(Provided data Opens)

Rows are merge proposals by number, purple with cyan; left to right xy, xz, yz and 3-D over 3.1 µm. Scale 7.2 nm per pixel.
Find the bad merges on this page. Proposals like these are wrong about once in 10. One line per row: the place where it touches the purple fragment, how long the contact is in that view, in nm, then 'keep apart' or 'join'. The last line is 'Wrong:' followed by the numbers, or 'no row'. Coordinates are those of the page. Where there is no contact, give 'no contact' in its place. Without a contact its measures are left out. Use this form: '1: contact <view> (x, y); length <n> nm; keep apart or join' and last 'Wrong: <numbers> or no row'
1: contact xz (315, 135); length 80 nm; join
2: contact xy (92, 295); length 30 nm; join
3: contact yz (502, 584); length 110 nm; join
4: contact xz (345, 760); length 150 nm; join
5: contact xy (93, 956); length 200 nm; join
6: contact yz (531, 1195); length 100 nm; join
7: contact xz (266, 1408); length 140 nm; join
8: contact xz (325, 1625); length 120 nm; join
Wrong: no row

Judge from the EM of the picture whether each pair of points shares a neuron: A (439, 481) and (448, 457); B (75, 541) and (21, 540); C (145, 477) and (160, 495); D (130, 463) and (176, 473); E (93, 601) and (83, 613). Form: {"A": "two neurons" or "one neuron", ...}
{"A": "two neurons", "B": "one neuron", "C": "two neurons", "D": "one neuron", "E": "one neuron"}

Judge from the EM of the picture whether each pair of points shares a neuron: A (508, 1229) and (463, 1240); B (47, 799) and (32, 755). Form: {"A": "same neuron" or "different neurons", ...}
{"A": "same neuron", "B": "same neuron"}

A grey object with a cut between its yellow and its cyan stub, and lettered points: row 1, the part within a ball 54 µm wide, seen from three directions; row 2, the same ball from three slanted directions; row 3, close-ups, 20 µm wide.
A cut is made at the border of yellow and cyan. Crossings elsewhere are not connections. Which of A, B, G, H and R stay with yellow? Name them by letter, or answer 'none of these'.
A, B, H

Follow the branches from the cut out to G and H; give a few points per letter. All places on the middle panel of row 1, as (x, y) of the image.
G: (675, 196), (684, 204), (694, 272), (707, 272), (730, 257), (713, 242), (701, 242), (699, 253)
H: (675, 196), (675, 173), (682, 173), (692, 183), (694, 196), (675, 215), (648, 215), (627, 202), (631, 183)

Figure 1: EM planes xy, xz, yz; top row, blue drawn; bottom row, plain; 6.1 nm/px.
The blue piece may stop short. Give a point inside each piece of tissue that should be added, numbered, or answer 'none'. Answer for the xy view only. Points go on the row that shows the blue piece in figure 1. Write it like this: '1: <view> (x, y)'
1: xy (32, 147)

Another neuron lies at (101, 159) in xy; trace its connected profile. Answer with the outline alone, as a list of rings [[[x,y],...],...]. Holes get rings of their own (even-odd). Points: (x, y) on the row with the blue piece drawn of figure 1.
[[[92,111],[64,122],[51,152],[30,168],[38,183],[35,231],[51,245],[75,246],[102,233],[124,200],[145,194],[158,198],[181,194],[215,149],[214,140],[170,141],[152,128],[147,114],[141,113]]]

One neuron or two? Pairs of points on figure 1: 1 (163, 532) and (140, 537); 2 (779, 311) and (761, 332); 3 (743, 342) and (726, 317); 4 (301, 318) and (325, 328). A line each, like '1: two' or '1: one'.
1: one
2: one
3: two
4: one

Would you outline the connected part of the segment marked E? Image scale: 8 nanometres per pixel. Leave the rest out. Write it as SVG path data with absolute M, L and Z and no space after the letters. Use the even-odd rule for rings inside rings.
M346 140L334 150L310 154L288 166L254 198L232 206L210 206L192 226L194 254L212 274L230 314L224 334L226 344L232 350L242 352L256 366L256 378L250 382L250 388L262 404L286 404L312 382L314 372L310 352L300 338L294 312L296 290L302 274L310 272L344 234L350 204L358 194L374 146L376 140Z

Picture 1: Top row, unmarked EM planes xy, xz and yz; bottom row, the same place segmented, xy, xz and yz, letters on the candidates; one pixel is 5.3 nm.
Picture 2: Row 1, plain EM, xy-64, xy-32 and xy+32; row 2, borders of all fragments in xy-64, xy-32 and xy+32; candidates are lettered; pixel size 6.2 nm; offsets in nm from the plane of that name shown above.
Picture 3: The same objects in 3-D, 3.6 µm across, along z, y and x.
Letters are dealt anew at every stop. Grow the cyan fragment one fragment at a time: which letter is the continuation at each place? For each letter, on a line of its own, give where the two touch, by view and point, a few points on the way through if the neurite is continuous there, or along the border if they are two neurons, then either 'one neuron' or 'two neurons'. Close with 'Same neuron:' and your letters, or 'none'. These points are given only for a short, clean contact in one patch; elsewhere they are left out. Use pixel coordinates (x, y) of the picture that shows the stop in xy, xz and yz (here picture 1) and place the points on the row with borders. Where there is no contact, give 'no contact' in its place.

(Provided data Closes)

_Brief:_ Wherever the string "planes" occurs in the data, copy the line that holds it.

_Exercise result:_
Figure 1: EM planes xy, xz, yz; top row, blue drawn; bottom row, plain; 6.1 nm/px.
Picture 1: Top row, unmarked EM planes xy, xz and yz; bottom row, the same place segmented, xy, xz and yz, letters on the candidates; one pixel is 5.3 nm.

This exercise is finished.